[Element and region data]
--- BEGIN ---
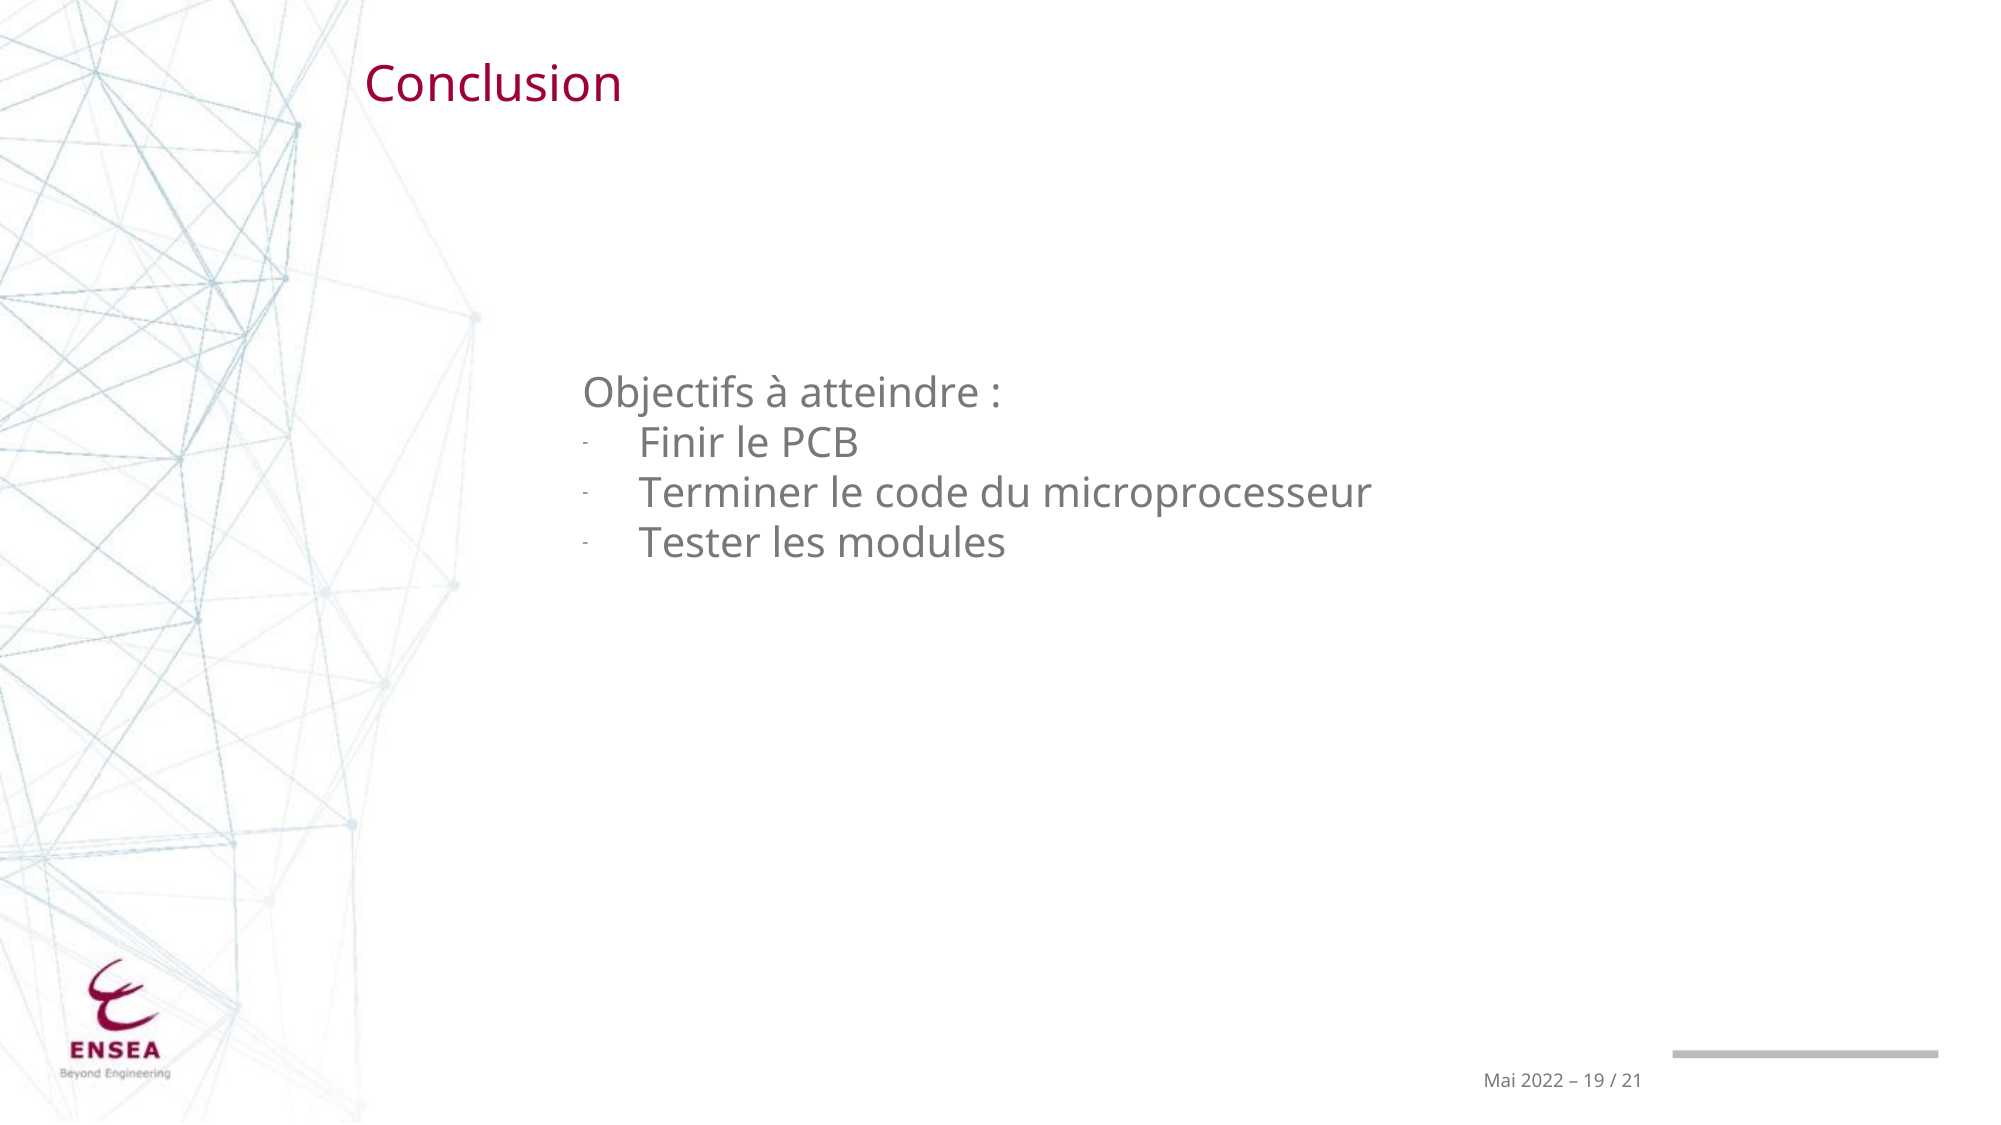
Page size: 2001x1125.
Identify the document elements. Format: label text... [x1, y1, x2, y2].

text_box Objectifs à atteindre : Finir le PCB Terminer le code du microprocesseur Tester les modules [567, 359, 1672, 624]
text_box Mai 2022 – ‹#› / 21 [1468, 1061, 1951, 1102]
text_box Conclusion [349, 44, 1273, 123]
text_box [1673, 1050, 1938, 1058]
--- END ---
## GOAL OF THE EXERCISE
Rewrite the material above, putting "layout elements" wherever "document elements" appears and keeping every other word the same. Leave the pictures out.

## ANSWER TO THE TASK
Page size: 2001x1125.
Identify the layout elements. Format: label text... [x1, y1, x2, y2].

text_box Objectifs à atteindre : Finir le PCB Terminer le code du microprocesseur Tester les modules [567, 359, 1672, 624]
text_box Mai 2022 – ‹#› / 21 [1468, 1061, 1951, 1102]
text_box Conclusion [349, 44, 1273, 123]
text_box [1673, 1050, 1938, 1058]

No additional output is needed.